Étrange lettre d'amour…
Mais, quand on a lu les romans de cet auteur, on est peut-être moins étonné – était-il aussi excentrique que ses personnages?

Tout finit un jour ou l’autre

Le 9 novembre 2004, Stieg Larsson, journaliste et romancier, auteur de la trilogie Millénium, décède d’un infarctus. Sa compagne de longue date, Eva Gabrielsson, a trouvé après son décès une lettre avec mention «à n’ouvrir qu'après ma mort», celle-ci avait été écrite en 1977 avant son départ pour l'Afrique.

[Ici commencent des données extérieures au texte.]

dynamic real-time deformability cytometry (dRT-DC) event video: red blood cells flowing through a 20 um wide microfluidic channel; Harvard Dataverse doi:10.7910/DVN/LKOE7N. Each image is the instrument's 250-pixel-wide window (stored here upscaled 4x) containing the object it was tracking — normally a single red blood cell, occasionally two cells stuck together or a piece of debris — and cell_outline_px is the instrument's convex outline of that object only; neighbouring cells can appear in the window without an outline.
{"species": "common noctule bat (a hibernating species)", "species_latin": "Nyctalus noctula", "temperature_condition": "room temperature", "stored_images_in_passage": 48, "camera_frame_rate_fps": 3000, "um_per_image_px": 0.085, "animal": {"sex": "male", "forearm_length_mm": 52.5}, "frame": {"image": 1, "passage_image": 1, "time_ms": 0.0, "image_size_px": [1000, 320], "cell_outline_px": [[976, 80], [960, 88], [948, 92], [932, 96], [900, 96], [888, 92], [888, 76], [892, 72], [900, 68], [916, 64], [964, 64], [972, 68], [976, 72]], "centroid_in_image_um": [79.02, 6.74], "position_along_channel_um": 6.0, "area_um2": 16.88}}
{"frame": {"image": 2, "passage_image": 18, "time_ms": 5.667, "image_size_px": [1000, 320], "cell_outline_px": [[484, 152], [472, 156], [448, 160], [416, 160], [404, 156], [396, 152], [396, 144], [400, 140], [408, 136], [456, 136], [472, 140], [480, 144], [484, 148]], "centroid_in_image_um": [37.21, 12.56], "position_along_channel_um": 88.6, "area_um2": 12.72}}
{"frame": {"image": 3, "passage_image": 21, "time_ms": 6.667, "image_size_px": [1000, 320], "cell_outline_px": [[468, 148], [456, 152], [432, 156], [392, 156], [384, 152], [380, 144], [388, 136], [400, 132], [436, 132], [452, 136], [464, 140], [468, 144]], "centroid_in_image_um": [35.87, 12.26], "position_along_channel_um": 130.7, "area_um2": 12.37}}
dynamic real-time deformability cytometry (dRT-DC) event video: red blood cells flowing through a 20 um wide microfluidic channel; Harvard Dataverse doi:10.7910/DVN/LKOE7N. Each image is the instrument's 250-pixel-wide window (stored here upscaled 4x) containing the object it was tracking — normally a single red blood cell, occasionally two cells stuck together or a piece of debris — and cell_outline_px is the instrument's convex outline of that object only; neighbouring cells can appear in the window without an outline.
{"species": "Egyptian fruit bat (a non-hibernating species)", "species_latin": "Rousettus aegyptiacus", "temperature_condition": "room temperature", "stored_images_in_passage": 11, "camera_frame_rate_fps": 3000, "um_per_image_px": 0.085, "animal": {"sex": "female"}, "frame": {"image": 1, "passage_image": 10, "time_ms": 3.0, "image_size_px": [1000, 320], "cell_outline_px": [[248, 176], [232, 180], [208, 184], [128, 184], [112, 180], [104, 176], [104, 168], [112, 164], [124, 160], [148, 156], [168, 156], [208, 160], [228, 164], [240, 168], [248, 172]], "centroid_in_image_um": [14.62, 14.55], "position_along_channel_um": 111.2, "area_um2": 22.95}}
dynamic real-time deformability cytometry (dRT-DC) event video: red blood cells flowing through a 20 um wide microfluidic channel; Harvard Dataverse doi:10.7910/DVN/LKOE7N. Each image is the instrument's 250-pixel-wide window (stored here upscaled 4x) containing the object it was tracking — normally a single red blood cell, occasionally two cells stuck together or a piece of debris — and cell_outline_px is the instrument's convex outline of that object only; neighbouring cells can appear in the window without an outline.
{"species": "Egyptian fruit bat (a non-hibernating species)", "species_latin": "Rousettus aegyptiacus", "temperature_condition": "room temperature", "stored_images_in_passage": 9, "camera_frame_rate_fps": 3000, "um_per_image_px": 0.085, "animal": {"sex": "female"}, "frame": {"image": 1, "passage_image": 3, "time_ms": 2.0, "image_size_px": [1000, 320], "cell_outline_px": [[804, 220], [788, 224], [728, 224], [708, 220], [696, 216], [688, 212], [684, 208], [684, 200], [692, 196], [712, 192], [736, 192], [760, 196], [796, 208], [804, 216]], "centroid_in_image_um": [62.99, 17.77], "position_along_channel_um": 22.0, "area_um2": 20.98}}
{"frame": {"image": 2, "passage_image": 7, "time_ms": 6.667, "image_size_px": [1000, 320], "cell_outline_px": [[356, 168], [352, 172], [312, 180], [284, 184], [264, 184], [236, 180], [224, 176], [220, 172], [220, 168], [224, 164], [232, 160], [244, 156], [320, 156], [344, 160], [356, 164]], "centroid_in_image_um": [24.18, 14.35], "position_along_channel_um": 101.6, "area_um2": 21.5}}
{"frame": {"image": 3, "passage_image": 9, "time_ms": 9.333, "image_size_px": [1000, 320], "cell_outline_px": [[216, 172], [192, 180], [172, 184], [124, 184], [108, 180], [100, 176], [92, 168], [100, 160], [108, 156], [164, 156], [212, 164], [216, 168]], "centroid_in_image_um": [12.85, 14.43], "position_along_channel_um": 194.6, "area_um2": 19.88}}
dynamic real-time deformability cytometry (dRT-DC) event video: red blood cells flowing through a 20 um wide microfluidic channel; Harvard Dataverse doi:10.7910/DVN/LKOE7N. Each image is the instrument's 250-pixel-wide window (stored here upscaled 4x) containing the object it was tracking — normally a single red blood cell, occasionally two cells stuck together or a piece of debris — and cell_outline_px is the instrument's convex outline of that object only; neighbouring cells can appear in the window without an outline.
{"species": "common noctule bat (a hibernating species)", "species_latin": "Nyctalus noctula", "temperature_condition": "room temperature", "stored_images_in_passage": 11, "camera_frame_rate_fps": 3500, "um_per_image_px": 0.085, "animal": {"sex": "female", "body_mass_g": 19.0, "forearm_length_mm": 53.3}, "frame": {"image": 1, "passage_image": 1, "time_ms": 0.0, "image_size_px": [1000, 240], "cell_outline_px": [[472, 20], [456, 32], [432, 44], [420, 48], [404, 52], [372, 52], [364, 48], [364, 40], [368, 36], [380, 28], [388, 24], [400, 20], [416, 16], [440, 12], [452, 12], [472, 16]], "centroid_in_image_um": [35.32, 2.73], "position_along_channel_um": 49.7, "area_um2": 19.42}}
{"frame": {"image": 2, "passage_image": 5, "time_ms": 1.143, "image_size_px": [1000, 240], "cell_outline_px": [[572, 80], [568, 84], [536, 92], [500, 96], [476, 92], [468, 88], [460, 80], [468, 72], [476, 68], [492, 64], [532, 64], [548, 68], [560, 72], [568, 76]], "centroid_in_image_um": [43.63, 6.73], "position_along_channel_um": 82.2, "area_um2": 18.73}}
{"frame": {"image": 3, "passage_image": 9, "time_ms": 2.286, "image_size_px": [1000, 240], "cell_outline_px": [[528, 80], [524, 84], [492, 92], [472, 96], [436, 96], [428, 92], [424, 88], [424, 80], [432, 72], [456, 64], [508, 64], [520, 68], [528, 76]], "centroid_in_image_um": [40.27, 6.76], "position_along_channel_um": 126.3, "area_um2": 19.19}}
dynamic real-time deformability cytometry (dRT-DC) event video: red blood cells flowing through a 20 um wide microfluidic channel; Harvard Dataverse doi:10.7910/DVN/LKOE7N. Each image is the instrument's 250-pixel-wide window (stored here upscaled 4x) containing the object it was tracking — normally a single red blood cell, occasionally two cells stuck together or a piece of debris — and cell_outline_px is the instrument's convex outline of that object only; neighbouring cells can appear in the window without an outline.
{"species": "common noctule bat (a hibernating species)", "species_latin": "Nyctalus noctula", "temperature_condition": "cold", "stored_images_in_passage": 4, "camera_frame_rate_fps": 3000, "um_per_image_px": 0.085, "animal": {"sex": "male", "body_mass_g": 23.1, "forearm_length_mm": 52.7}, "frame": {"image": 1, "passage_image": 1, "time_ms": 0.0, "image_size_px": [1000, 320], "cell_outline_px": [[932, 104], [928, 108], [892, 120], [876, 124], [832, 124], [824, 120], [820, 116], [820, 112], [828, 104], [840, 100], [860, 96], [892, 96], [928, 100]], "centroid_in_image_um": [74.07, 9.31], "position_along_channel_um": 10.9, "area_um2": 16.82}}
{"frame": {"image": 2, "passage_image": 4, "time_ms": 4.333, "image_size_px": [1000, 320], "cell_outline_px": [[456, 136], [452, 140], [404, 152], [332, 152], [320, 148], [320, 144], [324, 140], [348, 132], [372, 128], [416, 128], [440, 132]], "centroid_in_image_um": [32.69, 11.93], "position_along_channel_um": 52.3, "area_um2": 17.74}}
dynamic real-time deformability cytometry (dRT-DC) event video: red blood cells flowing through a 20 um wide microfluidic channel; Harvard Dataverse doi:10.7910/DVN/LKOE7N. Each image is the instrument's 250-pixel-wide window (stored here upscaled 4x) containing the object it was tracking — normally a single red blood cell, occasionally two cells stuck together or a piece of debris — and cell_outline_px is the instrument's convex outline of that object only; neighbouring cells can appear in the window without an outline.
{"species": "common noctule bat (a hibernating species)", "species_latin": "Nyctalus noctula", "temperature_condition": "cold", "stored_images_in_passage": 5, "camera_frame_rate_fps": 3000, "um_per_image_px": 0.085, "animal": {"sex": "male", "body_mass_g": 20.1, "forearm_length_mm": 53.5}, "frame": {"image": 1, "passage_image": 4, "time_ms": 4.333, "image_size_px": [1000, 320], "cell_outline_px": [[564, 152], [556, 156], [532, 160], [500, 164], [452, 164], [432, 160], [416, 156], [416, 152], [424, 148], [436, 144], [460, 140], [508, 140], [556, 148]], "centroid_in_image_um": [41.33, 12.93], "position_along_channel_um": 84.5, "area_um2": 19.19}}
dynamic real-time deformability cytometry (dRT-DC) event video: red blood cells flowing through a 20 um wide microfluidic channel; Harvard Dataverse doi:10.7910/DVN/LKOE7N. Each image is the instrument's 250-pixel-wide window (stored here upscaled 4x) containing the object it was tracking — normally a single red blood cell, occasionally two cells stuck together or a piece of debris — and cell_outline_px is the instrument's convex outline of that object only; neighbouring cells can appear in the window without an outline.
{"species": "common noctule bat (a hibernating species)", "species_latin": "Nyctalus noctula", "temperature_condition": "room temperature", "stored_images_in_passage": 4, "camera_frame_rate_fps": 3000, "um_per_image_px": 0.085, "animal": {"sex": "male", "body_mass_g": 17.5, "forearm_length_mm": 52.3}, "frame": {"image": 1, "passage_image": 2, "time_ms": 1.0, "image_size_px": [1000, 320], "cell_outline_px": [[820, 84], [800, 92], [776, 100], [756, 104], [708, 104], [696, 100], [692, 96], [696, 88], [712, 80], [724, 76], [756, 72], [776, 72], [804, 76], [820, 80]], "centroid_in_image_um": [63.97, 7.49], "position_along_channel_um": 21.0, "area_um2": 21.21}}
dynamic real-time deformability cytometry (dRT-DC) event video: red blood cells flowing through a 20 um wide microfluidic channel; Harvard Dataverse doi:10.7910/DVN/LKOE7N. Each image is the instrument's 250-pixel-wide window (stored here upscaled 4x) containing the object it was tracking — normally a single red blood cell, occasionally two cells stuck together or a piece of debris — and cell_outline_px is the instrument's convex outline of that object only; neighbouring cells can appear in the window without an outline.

Eva a lu des extraits de cette lettre aux funérailles de Stieg.

   Stockholm, le 9 février 1977

   Eva, mon amour,

C'est fini. D’une façon ou d'une autre, tout finit. Un jour, c'est terminé. C'est peut-être l'une des plus fascinantes vérités de l'univers. Les étoiles meurent, les galaxies meurent, les planètes meurent. Et les gens meurent aussi. Je n'ai jamais été croyant, mais le jour où j'ai commencé à m'intéresser à l'astronomie, je pense que j'ai éliminé tout ce qui restait de ma peur de la mort. J'avais réalisé qu'en comparaison à l'univers, un être humain, un seul être humain, moi... est infiniment petit. Et je ne suis pas en train d'écrire cette lettre pour livrer un exposé religieux ou philosophique. Je t’écris pour te dire «adieu». Je te parlais au téléphone tantôt. J’entends encore le son de ta voix. Je t'imagine, devant mes yeux... une belle image, un agréable souvenir que je garderai jusqu'à la fin. En ce moment même, si tu lis cette lettre c’est parce que tu sais que je suis mort.

Il y a des choses que je veux que tu saches. Comme je pars pour l'Afrique, je sais ce qui m’attend. J'ai même l’impression que je pourrais mourir pendant ce voyage, mais c'est quelque chose que je dois vivre, en dépit de tout. Je ne suis pas né pour rester assis dans un fauteuil. Je ne suis pas comme ça. Correction : je n'étais pas comme ça... je ne vais pas en Afrique uniquement comme journaliste, j’y vais surtout en mission politique, et voilà pourquoi je pense que ce voyage pourrait mener à ma mort.

C'est la première fois que je t’écris en sachant exactement quoi dire : je t'aime, je t'aime, t'aime, t'aime. Je veux que tu le saches. Je veux que tu saches que je t'aime plus que je n'ai jamais aimé personne. Je veux que tu saches que je le dis sérieusement. Je veux que tu te souviennes de moi, mais je ne veux pas que tu pleures. Si je signifie vraiment quelque chose pour toi, et je sais que c’est le cas, probablement que tu souffriras quand tu apprendras ma mort. Mais si je signifie vraiment quelque chose pour toi, ne souffre pas, je ne veux pas. Ne m'oublie pas, mais continue à vivre. Vis ta vie. La souffrance s'estompera avec le temps, même si c'est difficile à imaginer en ce moment. Vis en paix, mon cher amour, vis, aime, déteste, et continue de te battre...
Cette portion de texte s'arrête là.